NR entrevista Tommaso Debenedetti, 43 anos, que se diz professor de literatura e história em Roma, com “vida normal” e pai de “dois filhos”. Ele afirma ser o responsável por plantar a falsa foto de Hugo Chávez publicada na capa do jornal espanhol El País no mês passado. Além desse ato, Debenedetti alega ser o autor de outras mentiras publicadas em jornais e divulgadas na internet nos últimos anos.
por Ricardo Viel, de Lisboa
No último 24 de janeiro o prestigiado jornal espanhol El País cometeu um erro que custou à empresa cerca de 300 mil euros e arranhou profundamente sua credibilidade: publicou uma suposta foto do presidente venezuelano Hugo Chávez sendo operado em um hospital cubano. Como se confirmou em seguida, não era Chávez, mas uma fraude grosseira.

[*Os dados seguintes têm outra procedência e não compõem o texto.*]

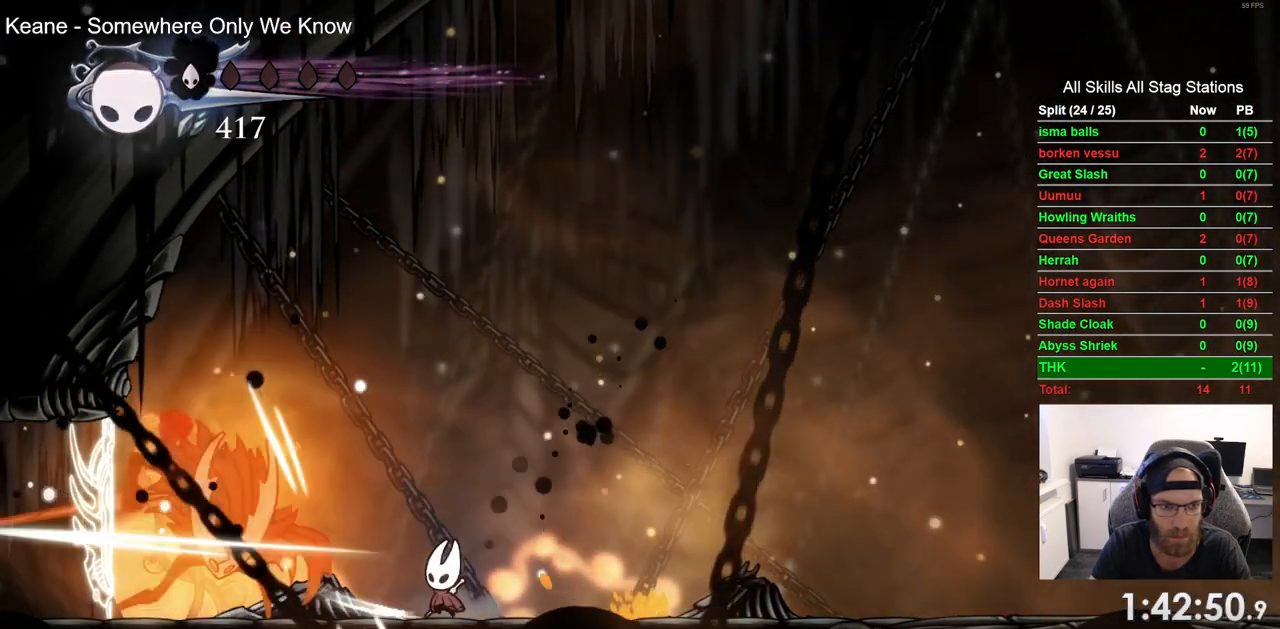
{"buttons": ["DPAD_LEFT"], "left_stick": "center", "right_stick": "center", "events": [[283, "DPAD_LEFT", "down"]]}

Durante a madrugada daquela sexta-feira, o periódico espanhol, após perceber o erro, colocou em marcha uma operação para resgatar seus exemplares das bancas. Conseguiu, em parte, recuperá-los e substituí-los por outra edição, mas a foto falsa já havia se espalhado pelo internet – onde o jornal também a publicou com destaque em seu site.
Como foi possível que um dos mais prestigiados periódicos do mundo cometesse um erro tão grosseiro? Parte da resposta deu o próprio jornal, ao publicar no domingo dia 26 um extenso relato em que conta, passo a passo, a sucessão de erros cometidos até a publicação da imagem (leia aqui).
Falhas tão absurdas como, por exemplo, não contatar o seu correspondente na Venezuela e nem sua colunista em Cuba. O jornal relata que a foto foi comprada por 15 mil euros de uma agência que prestava serviços ao jornal. Venderam a foto como tendo sido feita por uma enfermeira cubana que tinha familiares na Espanha. Era mentira.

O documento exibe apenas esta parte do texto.